THINGS THAT ARE VERY DIFFICULT TO SAY WHEN YOU'RE DRUNK....
a) Specificity
b) British Constitution
c) Passive-aggressive disorder
d) Transubstantiate

THINGS THAT ARE COMPLETELY IMPOSSIBLE TO SAY WHEN YOU'RE DRUNK...

a) Thanks for the offer, but I don't want to come back to your place. b)
Nope, no more beer for me, I've had enough.
c) Sorry, but you're not really my type.
d) No kebab for me, thank you.
e) Good evening officer, isn't it lovely out tonight?
f) I'm not interested in fighting you.
g) Oh, I just couldn't - no one wants to hear me sing.
h) I won't make any attempt to dance, I have no co-ordination.
I) Where is the nearest toilet? I refuse to vomit in the street.
j) I must be going home now as I have work in the morning.

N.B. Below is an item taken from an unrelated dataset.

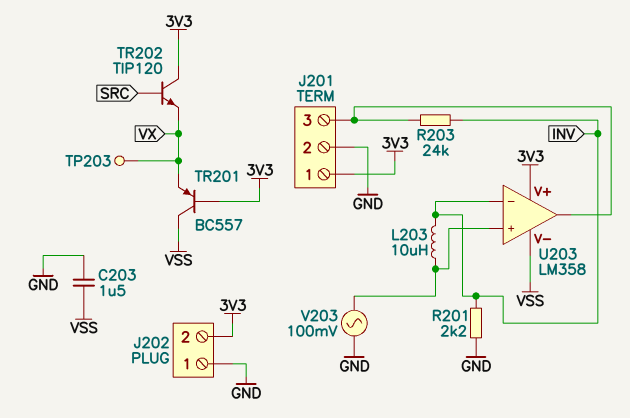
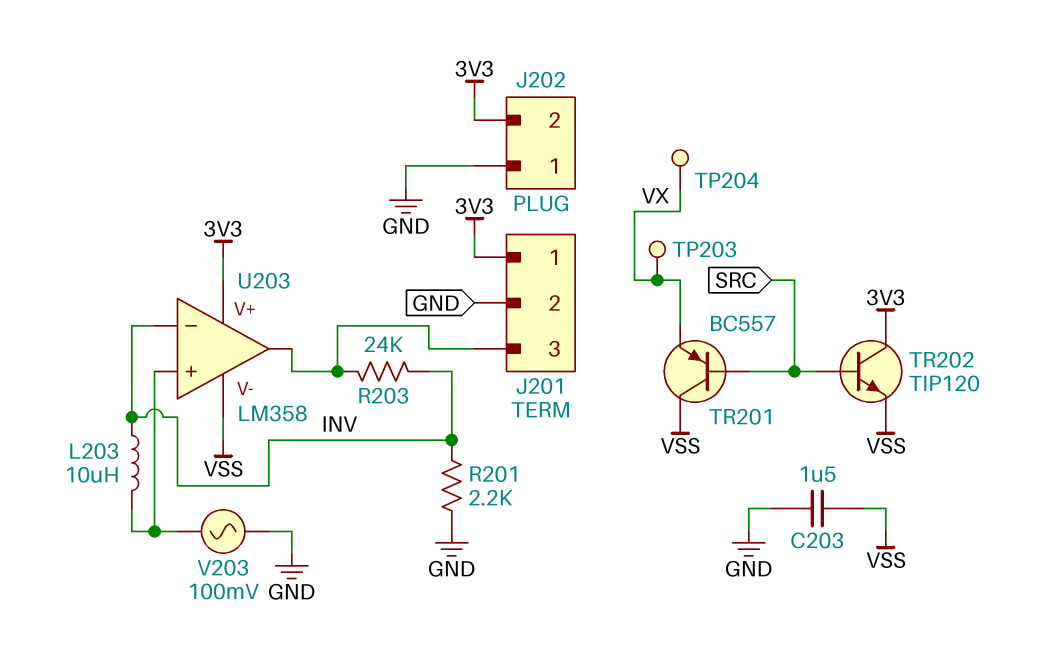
TP204: none -> test point (VX)
TR201: PNP BC557 (B 3V3, C VSS, E VX) -> PNP BC557 (B SRC, C VSS, E VX)
TR202: NPN TIP120 (B SRC, C 3V3, E VX) -> NPN TIP120 (B SRC, C 3V3, E VSS)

k) Look, it would be great to sleep with you but I hardly know you. l)
That guy is looking at my wife but I am sure its just because he knows
her or something. I'm not going to worry about it.
m) That chair looks wobbly and dangerous and I certainly wouldn't try
balancing on it with this short skirt on in case I fell off.
n) I must get to my bed as I could never have a really good sleep in that
hedge / pavement / skip.
o) I really believe in staying sober
p) I honestly don't think the rest of the city centre wants to see my
bare arse.
q) No..you are not my bestest mate in the whole world. I've only known
you for a few hours.
r) I'm sure those young women are extremely intelligent and have
wonderful personalities.
s) Im sure my feet would be damaged for life if I take my shoes off and
walk all the way home.
t) A cocktail followed by 4 tequilas ....surely that would be no good for
my insides.
u) Me? go for a pee in the mens toilet because the ladies queue is too
long? I don't think so.
v) I`ll just have a big glass of water before I go to bed so I don't have
a hangover in the morning.
w) Of course I'm happy to pay the boundary charge, driver.
x) There goes last orders, just make mine's a coke.
y) No, not at all, I love the thrill of having unprotected sex with
somebody I met an hour ago.
z) Do I fancy calling at the chippy? No thanks, I'm on a low fat diet.